■ Exercise text:
Epipholis

Scientific classification
- Kingdom: Animalia
- Phylum: Arthropoda
- Clade: Pancrustacea
- Class: Insecta
- Order: Coleoptera
- Suborder: Polyphaga
- Infraorder: Scarabaeiformia
- Family: Scarabaeidae
- Subfamily: Melolonthinae
- Tribe: Diplotaxini
- Genus: Epipholis Moser, 1917
- Species: E. assiniensis
- Binomial name: Epipholis assiniensis Moser, 1917

= Epipholis =

- Genus: Epipholis
- Species: assiniensis
- Authority: Moser, 1917
- Parent authority: Moser, 1917

Genus of beetles

Epipholis is a genus of beetle of the family Scarabaeidae. It is monotypic, being represented by the single species, Epipholis assiniensis, which is found in Ivory Coast.

== Description ==
Adults reach a length of about 13-14 mm. They are brown or blackish-brown and glossy. The head is densely covered with erect, yellowish-brown scales. The clypeus is somewhat broadened anteriorly, the anterior margin is upturned and broadly rounded, the anterior angles are very short and rounded, almost angular. The antennae are brown. The pronotum is slightly wider than long between the posterior angles, strongly arched in the middle, the lateral margins are very weakly indented behind the middle, and the anterior and posterior angles are obtuse. The base is only very slightly curved towards the scutellum. The surface is covered with erect, yellowish-brown scales. An indistinct median longitudinal band and an indistinct lateral band on each side are somewhat lighter. The scutellum is semicircular and sparsely covered with scale-like setae. The elytra are striated and moderately densely covered with egg-shaped, whitish scales. The pygidium is also striated, and the scales on it are bristle-like. The thorax and legs are covered with whitish bristles.

■ Extracted information:
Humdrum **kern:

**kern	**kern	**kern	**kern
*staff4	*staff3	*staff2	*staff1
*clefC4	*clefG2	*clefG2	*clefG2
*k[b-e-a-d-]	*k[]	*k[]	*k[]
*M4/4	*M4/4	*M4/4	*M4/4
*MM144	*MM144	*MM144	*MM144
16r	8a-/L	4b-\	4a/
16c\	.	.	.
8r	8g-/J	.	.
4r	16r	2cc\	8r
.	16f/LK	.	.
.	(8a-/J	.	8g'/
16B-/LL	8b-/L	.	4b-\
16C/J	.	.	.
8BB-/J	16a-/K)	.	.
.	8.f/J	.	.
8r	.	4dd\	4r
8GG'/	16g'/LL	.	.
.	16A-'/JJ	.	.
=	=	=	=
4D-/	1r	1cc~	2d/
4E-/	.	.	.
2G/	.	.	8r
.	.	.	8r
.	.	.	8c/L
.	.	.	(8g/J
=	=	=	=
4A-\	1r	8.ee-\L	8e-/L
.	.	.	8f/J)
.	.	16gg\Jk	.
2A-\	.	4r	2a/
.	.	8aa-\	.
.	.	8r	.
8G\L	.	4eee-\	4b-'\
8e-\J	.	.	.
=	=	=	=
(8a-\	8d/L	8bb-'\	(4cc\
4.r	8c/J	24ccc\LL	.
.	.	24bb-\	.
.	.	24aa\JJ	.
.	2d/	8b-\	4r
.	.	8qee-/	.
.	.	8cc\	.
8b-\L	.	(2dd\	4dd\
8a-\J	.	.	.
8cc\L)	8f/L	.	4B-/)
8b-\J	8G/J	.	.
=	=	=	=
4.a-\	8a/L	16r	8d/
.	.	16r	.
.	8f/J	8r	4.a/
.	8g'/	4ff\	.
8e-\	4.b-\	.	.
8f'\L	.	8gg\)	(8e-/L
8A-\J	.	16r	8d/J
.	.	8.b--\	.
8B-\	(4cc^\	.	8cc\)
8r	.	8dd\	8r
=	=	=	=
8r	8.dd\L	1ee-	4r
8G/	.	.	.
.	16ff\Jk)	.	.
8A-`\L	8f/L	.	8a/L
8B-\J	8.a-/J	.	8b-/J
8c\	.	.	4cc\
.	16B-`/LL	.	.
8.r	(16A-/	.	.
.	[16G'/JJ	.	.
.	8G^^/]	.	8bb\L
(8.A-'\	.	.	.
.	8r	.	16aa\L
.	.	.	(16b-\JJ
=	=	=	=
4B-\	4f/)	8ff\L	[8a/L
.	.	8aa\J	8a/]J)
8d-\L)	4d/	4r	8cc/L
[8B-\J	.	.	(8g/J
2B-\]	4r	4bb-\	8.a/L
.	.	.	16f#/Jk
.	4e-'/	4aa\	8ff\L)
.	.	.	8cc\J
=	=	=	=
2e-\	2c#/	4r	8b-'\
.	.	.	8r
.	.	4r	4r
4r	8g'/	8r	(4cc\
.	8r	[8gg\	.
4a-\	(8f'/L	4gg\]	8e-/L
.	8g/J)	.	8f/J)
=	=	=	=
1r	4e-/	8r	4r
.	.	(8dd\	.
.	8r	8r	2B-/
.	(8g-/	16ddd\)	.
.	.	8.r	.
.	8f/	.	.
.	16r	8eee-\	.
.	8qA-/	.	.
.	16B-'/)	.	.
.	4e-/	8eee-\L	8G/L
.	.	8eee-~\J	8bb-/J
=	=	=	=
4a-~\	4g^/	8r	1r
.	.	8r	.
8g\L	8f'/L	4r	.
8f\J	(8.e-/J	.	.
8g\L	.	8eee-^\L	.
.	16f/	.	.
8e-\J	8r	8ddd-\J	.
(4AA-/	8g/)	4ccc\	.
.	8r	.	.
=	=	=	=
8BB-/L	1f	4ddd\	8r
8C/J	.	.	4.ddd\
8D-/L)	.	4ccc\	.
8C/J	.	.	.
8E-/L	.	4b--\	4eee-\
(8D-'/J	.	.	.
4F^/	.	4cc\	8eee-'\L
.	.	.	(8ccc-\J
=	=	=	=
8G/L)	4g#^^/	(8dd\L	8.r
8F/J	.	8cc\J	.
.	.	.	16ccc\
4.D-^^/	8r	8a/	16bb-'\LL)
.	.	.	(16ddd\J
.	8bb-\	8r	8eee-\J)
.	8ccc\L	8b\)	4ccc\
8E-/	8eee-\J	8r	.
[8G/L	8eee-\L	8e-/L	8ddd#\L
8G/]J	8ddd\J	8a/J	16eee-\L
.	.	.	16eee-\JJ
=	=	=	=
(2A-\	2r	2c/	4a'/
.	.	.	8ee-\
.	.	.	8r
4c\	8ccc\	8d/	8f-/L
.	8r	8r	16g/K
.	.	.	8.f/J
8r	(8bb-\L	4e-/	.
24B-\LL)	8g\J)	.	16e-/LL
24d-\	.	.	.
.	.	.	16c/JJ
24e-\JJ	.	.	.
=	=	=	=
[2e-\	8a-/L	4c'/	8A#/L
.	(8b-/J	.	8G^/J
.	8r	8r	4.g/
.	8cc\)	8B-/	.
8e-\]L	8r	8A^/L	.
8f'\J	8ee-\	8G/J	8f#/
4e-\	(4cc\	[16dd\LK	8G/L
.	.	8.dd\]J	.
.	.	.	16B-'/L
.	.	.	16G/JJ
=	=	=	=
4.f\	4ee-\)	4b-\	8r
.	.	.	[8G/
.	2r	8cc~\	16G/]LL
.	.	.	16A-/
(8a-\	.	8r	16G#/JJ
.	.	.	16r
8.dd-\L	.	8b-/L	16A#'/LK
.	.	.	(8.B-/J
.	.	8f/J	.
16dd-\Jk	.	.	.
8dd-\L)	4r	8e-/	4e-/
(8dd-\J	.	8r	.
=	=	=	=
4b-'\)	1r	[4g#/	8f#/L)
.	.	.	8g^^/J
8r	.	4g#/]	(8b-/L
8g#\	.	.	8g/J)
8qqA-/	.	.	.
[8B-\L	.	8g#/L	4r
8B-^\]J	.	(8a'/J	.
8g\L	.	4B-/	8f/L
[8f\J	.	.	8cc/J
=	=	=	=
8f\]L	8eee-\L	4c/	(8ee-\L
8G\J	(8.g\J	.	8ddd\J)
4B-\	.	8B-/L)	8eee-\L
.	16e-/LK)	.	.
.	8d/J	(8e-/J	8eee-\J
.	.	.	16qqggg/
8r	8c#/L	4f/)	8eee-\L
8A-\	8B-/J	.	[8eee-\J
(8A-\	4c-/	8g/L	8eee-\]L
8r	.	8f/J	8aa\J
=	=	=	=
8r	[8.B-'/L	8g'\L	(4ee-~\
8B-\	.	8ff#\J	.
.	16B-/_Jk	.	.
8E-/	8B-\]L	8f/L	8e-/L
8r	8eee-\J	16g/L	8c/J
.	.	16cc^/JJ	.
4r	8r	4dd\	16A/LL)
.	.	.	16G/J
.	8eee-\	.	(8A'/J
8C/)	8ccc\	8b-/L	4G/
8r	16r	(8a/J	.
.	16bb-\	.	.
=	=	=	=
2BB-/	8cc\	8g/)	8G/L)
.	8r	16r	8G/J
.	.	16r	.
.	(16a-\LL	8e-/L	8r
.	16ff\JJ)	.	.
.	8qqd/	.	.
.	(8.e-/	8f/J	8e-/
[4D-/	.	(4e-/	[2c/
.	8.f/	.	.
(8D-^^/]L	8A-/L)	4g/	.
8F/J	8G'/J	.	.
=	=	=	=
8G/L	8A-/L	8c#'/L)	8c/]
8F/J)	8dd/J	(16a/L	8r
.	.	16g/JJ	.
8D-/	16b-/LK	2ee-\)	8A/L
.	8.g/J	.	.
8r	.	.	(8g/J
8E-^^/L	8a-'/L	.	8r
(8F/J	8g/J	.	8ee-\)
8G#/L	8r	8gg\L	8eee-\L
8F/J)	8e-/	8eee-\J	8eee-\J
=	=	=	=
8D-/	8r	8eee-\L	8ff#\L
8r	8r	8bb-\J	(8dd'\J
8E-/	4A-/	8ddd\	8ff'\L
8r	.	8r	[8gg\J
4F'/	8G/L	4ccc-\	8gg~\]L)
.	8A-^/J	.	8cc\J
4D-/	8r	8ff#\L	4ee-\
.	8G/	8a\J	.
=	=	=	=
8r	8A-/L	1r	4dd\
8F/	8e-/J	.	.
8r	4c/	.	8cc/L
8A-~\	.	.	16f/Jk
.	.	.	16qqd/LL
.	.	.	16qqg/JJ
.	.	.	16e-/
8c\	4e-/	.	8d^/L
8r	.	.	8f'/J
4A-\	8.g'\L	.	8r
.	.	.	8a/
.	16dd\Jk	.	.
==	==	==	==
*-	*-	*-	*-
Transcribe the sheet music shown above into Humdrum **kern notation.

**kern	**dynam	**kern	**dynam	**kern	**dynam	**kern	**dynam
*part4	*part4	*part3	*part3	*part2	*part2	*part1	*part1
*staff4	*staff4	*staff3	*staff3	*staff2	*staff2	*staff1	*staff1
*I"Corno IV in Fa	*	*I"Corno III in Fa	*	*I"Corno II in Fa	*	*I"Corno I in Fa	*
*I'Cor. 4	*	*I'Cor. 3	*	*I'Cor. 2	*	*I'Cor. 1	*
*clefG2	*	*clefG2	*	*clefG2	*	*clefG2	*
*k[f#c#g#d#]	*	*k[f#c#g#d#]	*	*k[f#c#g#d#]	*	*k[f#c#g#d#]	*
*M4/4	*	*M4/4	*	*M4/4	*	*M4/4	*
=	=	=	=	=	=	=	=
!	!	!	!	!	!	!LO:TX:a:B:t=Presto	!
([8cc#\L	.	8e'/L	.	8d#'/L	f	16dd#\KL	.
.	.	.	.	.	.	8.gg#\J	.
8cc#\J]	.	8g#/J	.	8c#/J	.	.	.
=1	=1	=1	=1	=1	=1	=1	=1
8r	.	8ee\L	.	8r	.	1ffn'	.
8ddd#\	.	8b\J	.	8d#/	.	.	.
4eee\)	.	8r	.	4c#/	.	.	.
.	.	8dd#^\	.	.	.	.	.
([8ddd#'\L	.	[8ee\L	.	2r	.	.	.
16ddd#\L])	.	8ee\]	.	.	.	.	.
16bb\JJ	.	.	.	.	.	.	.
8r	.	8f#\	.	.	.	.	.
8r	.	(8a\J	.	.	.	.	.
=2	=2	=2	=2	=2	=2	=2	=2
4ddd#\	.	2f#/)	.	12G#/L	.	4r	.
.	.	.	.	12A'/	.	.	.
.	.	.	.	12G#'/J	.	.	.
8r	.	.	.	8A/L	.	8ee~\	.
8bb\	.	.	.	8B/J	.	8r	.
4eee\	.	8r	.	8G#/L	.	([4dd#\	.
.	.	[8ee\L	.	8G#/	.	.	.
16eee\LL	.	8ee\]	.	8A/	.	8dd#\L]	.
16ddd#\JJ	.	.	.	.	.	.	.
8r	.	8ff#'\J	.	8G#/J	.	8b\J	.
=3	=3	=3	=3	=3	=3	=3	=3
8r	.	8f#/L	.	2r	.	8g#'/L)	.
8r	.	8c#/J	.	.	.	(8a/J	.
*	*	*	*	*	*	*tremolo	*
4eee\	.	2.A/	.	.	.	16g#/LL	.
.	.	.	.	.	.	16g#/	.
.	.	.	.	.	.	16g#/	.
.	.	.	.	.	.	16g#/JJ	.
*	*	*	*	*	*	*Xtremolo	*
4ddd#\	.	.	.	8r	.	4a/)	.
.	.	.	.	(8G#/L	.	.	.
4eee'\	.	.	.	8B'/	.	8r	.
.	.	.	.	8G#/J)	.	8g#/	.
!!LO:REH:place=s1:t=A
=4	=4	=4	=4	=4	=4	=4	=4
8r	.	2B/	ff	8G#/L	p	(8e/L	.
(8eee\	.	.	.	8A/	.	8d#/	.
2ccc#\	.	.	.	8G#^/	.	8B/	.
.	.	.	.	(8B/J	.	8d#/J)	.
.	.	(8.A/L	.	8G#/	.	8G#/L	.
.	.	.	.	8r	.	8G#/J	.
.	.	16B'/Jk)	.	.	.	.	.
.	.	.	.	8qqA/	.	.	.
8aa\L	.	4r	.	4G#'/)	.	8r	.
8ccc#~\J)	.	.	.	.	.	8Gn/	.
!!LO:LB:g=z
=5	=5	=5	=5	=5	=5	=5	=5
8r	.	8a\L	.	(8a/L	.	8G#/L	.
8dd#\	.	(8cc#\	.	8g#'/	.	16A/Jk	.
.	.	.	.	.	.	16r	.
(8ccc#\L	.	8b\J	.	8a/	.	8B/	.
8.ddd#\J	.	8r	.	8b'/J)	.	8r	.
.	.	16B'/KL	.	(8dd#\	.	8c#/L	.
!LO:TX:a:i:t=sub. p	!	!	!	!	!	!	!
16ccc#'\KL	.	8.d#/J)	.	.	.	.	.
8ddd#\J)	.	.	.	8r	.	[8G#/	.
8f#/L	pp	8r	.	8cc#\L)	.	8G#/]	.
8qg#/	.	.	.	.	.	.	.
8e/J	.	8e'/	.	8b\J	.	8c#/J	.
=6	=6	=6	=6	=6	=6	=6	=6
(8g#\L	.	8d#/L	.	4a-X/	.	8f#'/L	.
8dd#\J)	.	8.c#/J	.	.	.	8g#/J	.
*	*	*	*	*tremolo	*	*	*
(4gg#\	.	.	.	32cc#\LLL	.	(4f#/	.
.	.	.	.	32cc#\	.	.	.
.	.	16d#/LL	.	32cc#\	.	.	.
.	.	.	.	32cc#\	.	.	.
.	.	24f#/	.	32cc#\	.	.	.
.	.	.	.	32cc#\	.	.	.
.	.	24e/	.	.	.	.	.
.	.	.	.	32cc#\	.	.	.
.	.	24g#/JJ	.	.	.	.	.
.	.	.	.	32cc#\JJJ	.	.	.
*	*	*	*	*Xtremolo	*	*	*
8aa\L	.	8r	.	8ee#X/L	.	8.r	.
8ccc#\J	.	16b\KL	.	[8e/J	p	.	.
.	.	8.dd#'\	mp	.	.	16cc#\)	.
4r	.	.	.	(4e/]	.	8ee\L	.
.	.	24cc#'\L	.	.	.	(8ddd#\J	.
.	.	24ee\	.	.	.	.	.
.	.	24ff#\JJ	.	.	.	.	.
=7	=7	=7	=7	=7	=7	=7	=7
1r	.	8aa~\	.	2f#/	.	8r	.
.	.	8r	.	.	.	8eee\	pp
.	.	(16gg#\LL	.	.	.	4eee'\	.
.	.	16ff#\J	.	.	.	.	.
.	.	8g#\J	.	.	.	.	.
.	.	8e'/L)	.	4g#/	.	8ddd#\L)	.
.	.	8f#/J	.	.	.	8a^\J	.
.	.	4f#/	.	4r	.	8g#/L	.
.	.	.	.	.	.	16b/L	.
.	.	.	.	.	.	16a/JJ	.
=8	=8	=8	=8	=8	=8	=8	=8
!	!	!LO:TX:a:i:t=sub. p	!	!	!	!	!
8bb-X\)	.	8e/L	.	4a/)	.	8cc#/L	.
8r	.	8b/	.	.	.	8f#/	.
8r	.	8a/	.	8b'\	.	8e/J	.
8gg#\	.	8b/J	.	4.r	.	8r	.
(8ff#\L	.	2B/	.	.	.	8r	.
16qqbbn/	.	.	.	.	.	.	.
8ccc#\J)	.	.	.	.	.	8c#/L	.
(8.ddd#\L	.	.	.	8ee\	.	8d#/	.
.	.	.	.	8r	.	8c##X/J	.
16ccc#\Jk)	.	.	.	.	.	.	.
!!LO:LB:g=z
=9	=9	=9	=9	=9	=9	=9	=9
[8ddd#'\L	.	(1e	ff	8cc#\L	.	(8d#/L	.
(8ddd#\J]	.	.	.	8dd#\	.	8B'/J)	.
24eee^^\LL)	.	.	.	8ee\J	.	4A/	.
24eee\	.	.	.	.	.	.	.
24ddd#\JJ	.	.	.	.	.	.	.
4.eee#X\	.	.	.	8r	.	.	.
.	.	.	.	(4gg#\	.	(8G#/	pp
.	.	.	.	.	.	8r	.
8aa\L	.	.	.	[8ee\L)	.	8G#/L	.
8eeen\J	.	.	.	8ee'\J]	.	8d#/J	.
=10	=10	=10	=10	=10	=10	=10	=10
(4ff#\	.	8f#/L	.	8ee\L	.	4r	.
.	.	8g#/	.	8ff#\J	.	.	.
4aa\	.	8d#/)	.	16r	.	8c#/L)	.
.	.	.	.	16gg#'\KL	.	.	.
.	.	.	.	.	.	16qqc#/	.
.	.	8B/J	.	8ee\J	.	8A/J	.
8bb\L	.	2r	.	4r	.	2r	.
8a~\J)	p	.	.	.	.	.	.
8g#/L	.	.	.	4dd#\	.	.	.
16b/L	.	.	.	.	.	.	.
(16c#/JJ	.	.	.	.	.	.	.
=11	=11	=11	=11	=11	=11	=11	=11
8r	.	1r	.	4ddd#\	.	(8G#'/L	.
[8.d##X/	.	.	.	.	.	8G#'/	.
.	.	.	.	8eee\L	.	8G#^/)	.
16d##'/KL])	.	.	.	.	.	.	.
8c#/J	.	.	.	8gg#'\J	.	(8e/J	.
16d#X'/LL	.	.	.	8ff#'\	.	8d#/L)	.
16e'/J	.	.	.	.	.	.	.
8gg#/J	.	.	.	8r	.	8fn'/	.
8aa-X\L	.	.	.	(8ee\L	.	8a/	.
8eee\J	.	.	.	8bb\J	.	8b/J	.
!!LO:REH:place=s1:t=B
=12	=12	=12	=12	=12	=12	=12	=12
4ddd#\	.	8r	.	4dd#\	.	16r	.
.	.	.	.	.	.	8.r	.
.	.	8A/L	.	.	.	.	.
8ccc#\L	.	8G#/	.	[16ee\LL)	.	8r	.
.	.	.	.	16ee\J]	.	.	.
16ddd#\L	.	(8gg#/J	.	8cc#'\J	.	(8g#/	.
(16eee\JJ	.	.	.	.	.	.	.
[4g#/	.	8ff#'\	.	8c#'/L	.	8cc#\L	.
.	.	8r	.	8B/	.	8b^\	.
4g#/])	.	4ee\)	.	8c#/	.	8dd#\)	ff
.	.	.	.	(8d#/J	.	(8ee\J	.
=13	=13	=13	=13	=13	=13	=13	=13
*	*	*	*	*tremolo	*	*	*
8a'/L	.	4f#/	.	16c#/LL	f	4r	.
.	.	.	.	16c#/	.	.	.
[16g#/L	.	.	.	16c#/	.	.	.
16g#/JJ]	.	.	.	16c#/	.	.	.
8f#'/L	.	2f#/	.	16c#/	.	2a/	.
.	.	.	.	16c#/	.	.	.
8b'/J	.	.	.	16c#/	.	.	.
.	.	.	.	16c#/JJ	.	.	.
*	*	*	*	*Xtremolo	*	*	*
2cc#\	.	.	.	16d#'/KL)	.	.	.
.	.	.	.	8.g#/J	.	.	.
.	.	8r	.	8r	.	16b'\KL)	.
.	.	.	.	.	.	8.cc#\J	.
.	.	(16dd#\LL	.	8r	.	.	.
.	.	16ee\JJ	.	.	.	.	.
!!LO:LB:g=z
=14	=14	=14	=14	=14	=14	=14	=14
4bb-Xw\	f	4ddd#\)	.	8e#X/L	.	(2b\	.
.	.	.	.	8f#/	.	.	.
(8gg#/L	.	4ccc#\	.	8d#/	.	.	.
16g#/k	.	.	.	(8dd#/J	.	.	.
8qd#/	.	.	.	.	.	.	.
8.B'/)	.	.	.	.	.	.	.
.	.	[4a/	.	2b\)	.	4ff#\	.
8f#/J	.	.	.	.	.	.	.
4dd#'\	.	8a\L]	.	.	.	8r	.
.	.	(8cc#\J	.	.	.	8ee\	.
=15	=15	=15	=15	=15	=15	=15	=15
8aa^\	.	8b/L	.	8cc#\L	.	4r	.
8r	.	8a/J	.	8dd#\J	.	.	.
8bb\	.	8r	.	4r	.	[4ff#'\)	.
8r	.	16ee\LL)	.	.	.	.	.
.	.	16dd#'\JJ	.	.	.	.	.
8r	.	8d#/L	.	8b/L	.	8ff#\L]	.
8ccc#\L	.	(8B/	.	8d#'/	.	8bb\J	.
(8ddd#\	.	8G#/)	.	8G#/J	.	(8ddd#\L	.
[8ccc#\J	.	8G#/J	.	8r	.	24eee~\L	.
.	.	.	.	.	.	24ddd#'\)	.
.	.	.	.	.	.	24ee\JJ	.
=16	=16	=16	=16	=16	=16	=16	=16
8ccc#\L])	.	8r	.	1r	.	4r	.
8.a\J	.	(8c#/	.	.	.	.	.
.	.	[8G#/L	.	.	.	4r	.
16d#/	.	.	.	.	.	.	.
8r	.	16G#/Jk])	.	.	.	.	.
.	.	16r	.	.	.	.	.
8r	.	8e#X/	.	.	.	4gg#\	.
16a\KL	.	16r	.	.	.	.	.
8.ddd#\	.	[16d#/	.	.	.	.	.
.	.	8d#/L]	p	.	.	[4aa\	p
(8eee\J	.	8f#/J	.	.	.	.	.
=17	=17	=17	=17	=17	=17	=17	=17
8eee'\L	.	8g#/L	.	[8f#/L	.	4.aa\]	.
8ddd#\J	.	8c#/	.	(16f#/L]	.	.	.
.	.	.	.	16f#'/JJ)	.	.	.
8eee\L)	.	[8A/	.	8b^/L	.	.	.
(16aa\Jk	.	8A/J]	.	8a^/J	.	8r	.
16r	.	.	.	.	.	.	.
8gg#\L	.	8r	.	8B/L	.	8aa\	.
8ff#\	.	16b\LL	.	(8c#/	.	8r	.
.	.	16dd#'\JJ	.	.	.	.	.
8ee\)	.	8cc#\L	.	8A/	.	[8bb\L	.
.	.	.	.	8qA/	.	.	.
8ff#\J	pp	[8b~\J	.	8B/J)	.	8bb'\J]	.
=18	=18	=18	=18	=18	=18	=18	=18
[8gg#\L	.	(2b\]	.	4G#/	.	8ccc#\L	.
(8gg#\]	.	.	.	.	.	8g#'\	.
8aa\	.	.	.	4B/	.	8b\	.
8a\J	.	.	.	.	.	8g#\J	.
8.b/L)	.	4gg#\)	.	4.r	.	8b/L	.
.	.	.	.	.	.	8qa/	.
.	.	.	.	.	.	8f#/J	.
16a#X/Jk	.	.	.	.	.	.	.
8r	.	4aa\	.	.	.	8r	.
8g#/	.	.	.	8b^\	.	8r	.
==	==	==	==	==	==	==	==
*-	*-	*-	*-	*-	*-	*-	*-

■ To do: In the text on the beetle genus Epipholis, turn the paragraph beginning "Adults reach a length" into a bulleted list that keeps its main facts.

■ Response for this exercise:
- Length: about 13–14 mm
- Color: brown or blackish-brown, glossy
- Head: densely covered with erect, yellowish-brown scales
- Clypeus: somewhat broadened at the front, with an upturned, broadly rounded anterior margin and very short, rounded anterior angles
- Antennae: brown
- Pronotum: slightly wider than long, strongly arched in the middle, with obtuse anterior and posterior angles; covered with erect, yellowish-brown scales, with an indistinct lighter median band and a lighter band on each side
- Scutellum: semicircular, sparsely covered with scale-like setae
- Elytra: striated, moderately densely covered with egg-shaped, whitish scales
- Pygidium: striated, with bristle-like scales
- Thorax and legs: covered with whitish bristles